Look closely and you could still pick out unmistakable fragments: bits of limbs, something that might have been human organs, severed hands—along with shattered Tyranid parts.

Both sides, locked in close combat, had been struck by the falling "meteor."

And this wasn't happening in just one place. The entire battlefield was taking sustained, indiscriminate bombardment from debris.

One fragment in particular was different.

It skipped across the ground like a stone skimming water—bouncing and sliding… and every ricochet burst more Tyranids apart in sprays of ichor.

"Good. Still alive."

A figure crawled out of a fighter that had been mangled beyond recognition, murmuring while taking in the swarm and the struggling melee around him.

At least it hadn't dropped him deep into the enemy's formation.

As for the aircraft—machine spirit or not—it was never invincible.

It hadn't been shot down. The airframe had simply reached its limit and failed.

The machine spirit felt… strangely satisfied. He sensed the emotion faintly—and then it was gone.

By crashing amid a rain of debris, he'd bought himself a momentary breath of space. In that gap, he glanced at the livestream interface and noticed something new.

A recording function had appeared—but it required activation, and that meant spending energy coins to unlock it.

It was like cloud storage: the free capacity was tiny, but if you paid, you could expand it and archive the videos properly.

There was even a download option.

Unfortunately, his current situation left him no time to mess with any of that.

In the blink of an eye, he scavenged what he could from the field, changed his appearance and kit, and passed himself off as a PDF trooper—then merged into a nearby unit.

A "unit," because repeated waves had already chewed through the original formations.

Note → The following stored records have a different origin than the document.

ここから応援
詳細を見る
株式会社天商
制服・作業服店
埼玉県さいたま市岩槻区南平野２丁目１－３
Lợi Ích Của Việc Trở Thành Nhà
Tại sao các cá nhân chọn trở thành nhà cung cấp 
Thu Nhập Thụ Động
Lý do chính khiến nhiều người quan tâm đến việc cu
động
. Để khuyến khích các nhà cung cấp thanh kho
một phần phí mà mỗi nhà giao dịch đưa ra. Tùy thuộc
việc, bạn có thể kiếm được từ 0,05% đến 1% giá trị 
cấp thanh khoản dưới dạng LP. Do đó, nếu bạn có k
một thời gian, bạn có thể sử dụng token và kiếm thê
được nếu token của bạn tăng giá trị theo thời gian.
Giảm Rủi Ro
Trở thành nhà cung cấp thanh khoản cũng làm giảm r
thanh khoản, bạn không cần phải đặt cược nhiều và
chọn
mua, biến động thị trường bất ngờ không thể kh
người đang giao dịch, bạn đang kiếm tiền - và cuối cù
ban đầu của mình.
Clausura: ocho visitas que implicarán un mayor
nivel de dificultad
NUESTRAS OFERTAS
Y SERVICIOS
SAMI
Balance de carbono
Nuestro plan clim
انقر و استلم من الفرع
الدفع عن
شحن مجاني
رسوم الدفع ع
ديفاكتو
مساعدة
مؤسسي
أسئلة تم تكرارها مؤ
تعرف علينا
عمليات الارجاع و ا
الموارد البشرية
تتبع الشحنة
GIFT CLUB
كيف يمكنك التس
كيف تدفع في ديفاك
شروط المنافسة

And despite the constant pressure, the line hadn't been pushed back.

If anything, it was advancing.

It was an advance paid for in bodies—layer after layer of lives piled into forward progress.

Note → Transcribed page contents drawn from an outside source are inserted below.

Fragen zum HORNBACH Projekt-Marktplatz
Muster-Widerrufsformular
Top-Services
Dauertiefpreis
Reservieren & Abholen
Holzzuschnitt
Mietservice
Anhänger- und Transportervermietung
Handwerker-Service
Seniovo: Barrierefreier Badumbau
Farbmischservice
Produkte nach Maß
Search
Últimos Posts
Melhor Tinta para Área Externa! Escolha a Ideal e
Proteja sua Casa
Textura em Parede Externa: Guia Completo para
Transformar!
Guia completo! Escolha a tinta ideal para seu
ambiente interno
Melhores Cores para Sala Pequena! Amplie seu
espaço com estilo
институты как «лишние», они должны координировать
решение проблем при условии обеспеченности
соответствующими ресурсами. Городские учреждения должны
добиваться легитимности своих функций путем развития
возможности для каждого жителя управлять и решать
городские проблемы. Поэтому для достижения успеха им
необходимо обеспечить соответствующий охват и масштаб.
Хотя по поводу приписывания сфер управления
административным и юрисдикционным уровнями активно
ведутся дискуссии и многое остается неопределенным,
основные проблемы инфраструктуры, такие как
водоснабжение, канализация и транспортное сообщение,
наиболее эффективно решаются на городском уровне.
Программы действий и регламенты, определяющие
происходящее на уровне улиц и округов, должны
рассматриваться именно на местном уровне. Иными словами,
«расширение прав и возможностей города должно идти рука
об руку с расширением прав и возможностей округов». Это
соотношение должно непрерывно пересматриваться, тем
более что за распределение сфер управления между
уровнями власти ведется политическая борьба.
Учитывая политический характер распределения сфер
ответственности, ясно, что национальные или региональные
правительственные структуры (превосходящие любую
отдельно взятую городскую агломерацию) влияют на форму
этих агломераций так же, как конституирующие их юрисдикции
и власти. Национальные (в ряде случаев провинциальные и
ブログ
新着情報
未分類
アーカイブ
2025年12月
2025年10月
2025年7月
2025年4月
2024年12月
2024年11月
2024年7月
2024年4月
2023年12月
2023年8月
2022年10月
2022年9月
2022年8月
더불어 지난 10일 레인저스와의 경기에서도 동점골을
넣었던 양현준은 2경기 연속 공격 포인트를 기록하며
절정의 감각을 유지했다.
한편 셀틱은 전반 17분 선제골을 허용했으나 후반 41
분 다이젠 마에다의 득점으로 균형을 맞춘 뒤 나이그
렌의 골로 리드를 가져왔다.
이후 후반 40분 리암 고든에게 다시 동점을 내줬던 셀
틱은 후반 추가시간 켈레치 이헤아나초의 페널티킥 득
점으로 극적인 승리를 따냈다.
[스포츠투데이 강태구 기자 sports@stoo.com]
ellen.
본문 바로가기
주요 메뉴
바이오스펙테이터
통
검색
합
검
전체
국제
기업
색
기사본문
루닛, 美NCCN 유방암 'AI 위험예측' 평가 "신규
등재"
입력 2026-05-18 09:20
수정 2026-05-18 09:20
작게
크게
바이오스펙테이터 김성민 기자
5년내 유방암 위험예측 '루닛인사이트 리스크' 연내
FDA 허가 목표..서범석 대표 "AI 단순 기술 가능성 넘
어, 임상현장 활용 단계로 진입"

At this rate, it would take about three days to reach the edge of the nest.

And the location of his ship lay directly along the way.

"Hm?"

A Thunderhawk gunship—truly bristling with weapons—was coming down in a hard landing after concentrated fire bled off its speed.

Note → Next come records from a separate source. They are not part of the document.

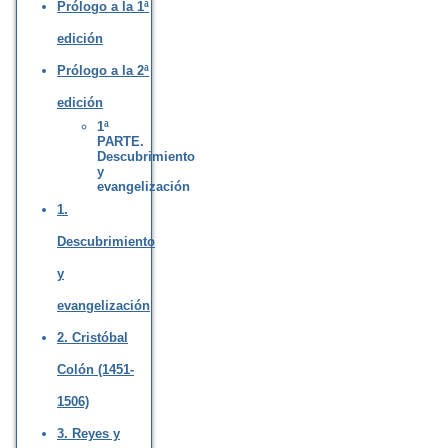
Prólogo a la 1ª
edición
Prólogo a la 2ª
edición
1ª
PARTE.
Descubrimiento
y
evangelización
1.
Descubrimiento
y
evangelización
2. Cristóbal
Colón (1451-
1506)
3. Reyes y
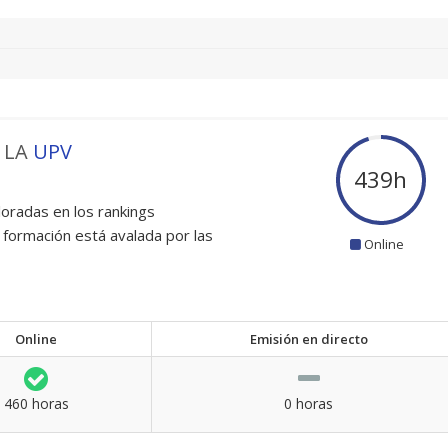
 LA
UPV
460
h
oradas en los rankings
 formación está avalada por las
Online
Online
Emisión en directo
460 horas
0 horas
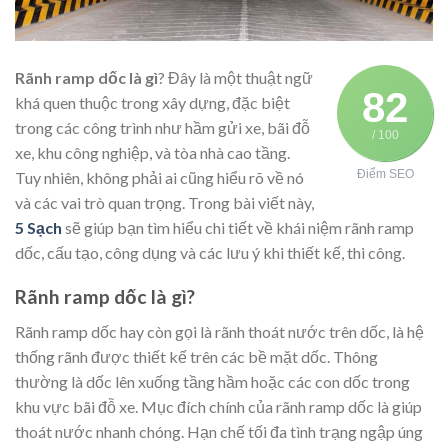
Rãnh ramp dốc là gì
? Đây là một thuật ngữ
82
khá quen thuộc trong xây dựng, đặc biệt
trong các công trình như hầm gửi xe, bãi đỗ
/ 100
xe, khu công nghiệp, và tòa nhà cao tầng.
Điểm SEO
Tuy nhiên, không phải ai cũng hiểu rõ về nó
và các vai trò quan trọng. Trong bài viết này,
5 Sạch
sẽ giúp bạn tìm hiểu chi tiết về khái niệm rãnh ramp
dốc, cấu tạo, công dụng và các lưu ý khi thiết kế, thi công.
Rãnh ramp dốc là gì?
Rãnh ramp dốc hay còn gọi là rãnh thoát nước trên dốc, là hệ
thống rãnh được thiết kế trên các bề mặt dốc. Thông
thường là dốc lên xuống tầng hầm hoặc các con dốc trong
khu vực bãi đỗ xe. Mục đích chính của rãnh ramp dốc là giúp
thoát nước nhanh chóng. Hạn chế tối đa tình trạng ngập úng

That wasn't the surprising part. Thunderhawks got shot out of the sky on this battlefield often enough.

The real shock was what leapt out of it: several massive, hulking "tin cans," and what looked like a thousand suits of powered battle-plate deploying in formation.

The insignia—Salamanders?

A moment later, his surrounding units' comms were overridden and an order came through: support their action.

The assignment was clear.

Abandon the original step-by-step push. Collapse the line into a long triangular wedge—like an arrowhead—and drive it straight into the swarm, spearing directly toward the enemy nest.